The good woman was utterly unhappy without some subject on which to exercise her really remarkable powers of education. Mary's attendant resented bitterly any rival in her certainly well-filled sphere, and Margarita was far beyond her one-time mentor now, and regarded her with the affectionate tolerance of a princess for her old nurse. This was hard on the devoted Barbara, for she adored Margarita, and to find oneself gently sliding to the foot of the pedestal, when one has not so long ago been occupied in moulding the statue, cannot be very enlivening, though one be never so philosophical.
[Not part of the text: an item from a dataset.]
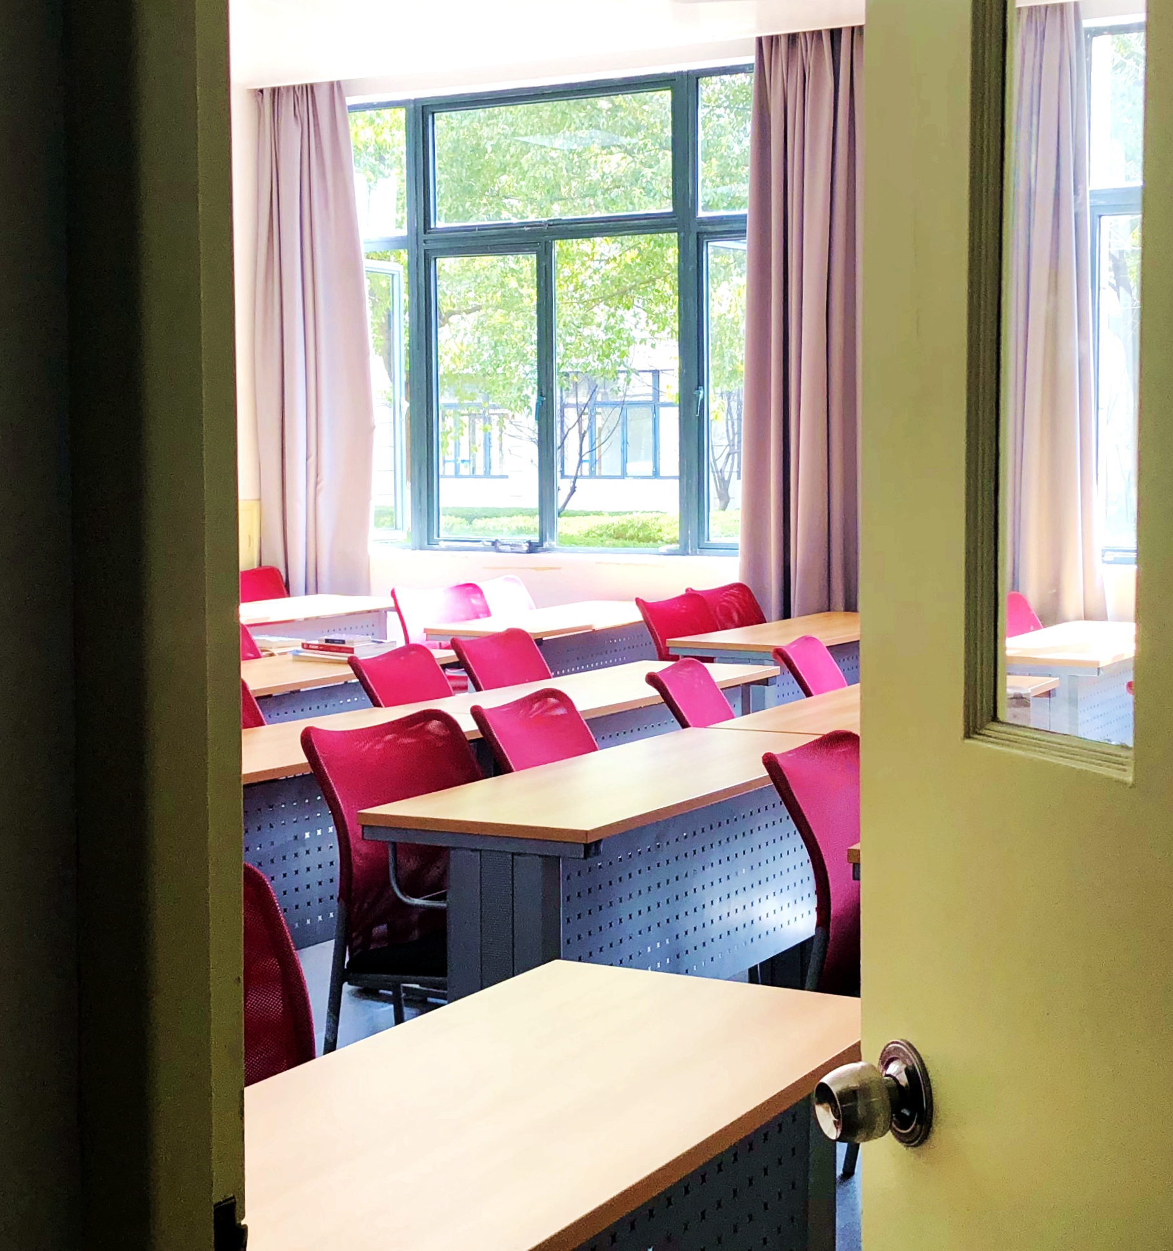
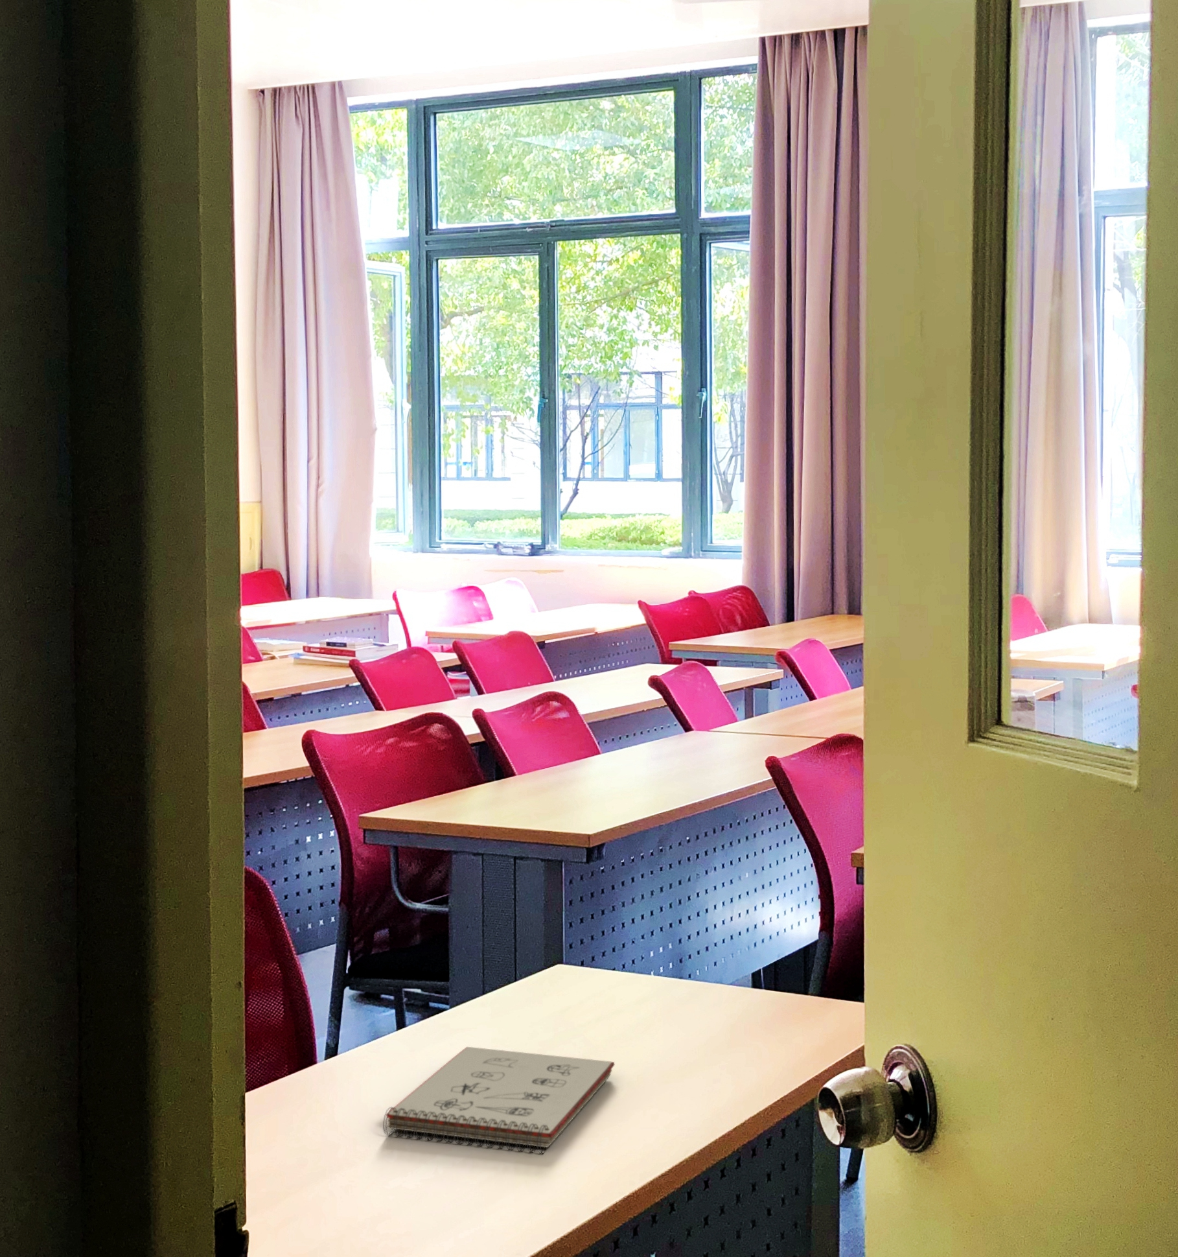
+ notepad [382,1047,614,1155]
In truth I had at that time a strange sensation: I found that I had insensibly drifted into a state of mind in which we five, Roger, Miss Jencks, Dolledge, Caliban and I seemed to be at home, contented, occupied, attached by every interest domestic and romantic, to the spot that was dearest on earth to us, while Margarita, a brilliant bird of passage, but lingered with us for the moment, before she took up her journey through the world--for that she was destined for the world, who could doubt? We were, to use the homely old figure, like a circle of motherly hens, staring fatalistically, sadly or disgustedly, according to our several barnyard temperaments, at our daring, iridescent duckling as she breasted the (to her) familiar flood.
For it was familiar: there are people for whom--taken though they may have been from the most secluded corner of the earth, unprepared, undisciplined, unwarned, the great world, the glitter of its footlights, the shock of its tournaments, the cruelty of its victories, the coldness of its neglect, have absolutely no terrors. They face it superbly, as one should face a mob, and the great world, like any proper mob, licks their feet and fawns on them. Admiration is their due; devotion is no more than the sky above them or the earth under them; they keep the divine, expectant _hauteur_ of childhood and rule us, like the children, through our pity and our wonder. And Margarita was one of these.